The work is well written, the methodology appears correct and the results are original and interesting.
Specific minor comments:
The patients included were affected by CLAD. It is not reported how many were affected by BOS and how many by RAS. These two conditions are different from each other and different mechanisms could underlie the two conditions.
In the discussion the authors should try to interpret the reasons why they found no differences in cell-free mitochondrial DNA in patients with ACR.
What expectations do the authors have about the levels of cell-free mitochondrial DNA in serum and the correlation with the levels found in BAL?
Author Response
Answers to the reviewers
The authors would like to thank the reviewers for their excellent suggestions and efforts to increase the quality of our work. The abstract and the manuscript were carefully revised by following the suggested improvement proposals. The authors substantially increased the quality of the manuscript and hope to comply now to the requirements of “Journal of Clinical Medicine”.
Reviewer 2:
Reviewer´s remark:
The work presented by Schneck et al. reports the potential role of cell-free mitochondrial DNA in CLAD patients after lung transplantation.

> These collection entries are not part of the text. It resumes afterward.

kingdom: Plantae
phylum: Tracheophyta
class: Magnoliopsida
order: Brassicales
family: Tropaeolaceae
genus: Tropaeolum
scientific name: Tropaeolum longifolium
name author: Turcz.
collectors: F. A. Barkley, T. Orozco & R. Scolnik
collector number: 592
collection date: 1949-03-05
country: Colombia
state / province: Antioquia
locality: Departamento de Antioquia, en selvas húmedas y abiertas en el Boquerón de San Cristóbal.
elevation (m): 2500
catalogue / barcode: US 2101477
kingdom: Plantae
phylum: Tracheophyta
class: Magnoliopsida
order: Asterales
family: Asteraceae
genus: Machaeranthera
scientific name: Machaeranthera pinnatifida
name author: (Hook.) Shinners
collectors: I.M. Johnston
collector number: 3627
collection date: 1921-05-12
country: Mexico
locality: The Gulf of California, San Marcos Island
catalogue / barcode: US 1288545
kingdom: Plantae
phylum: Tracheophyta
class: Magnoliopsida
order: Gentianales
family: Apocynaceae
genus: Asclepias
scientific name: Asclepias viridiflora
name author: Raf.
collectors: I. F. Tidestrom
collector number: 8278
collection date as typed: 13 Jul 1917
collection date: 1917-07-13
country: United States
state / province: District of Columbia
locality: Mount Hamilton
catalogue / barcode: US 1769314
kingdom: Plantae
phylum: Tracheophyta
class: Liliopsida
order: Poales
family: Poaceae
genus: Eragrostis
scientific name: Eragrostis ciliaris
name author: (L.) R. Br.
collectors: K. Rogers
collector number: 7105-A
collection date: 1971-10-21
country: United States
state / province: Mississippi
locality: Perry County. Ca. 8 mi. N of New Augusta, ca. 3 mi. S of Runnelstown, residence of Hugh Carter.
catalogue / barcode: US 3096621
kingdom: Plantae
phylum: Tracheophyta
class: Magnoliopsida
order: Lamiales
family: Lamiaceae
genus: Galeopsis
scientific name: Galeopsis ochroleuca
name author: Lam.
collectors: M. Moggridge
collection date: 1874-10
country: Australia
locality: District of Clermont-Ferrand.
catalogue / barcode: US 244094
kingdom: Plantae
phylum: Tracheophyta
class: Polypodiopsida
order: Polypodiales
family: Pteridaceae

The work is well written, the methodology appears correct and the results are original and interesting.
Specific minor comments:
The patients included were affected by CLAD. It is not reported how many were affected by BOS and how many by RAS. These two conditions are different from each other and different mechanisms could underlie the two conditions.
Answer:
Thank you for this important aspect. We had only two RAS patients in the study cohort and added the following sentence in the results section:
“Only two patients suffered from RAS in the study cohort.”
Reviewer´s remark:
In the discussion the authors should try to interpret the reasons why they found no differences in cell-free mitochondrial DNA in patients with ACR.
Answer:
The authors agree and include the following sentence to the discussion:
“Interestingly, ND1-mtDNA BAL levels were not associated to acute rejection of the transplanted lung. In general, the release of mtDNA, neutrophil extracellular traps, and other DAMPs are closely connected to the early inflammatory response after lung transplantation including also acute organ rejection [23]. For example, a recent study showed a positive correlation between primary graft dysfunction and the amount mtDNA deriving of the perfusion fluid of donor lung [24]. Another study revealed a mtDNA-induced activation of neutrophil extracellular traps via the toll-like receptor 9-pathway in transplanted lungs [18]. The opposing findings of our study remain unclear because the underlying measurement techniques did not differ between patients suffering from primary graft dysfunction or CLAD. To the knowledge of the authors, BAL-derived ND1-mtDNA has not yet been specifically evaluated in the context of CLAD, which might indicate that it offers differing distributive pattern during primary graft rejection. For this reason, future studies must clarify how ND1-mtDNA is released into the plasma and alveolar space, not only during acute organ rejection but also during CLAD.”
Reviewer´s remark:
What expectations do the authors have about the levels of cell-free mitochondrial DNA in serum and the correlation with the levels found in BAL?
Answer:
This is an interesting question, which must be addressed by prospective studies. Unfortunately, the authors did not have blood samples of the included patients making further measurements not feasible. Since ND1-mtDNA was yet not quantified in the blood of patients suffering from CLAD, their kinetics remain speculative. However, the assumption of increased plasma mtDNA levels might be reasonable indicated by the occurring inflammatory response which was shown in the lungs. For this reason, this important issue is mentioned in the same section as the prior comment (please see answer above).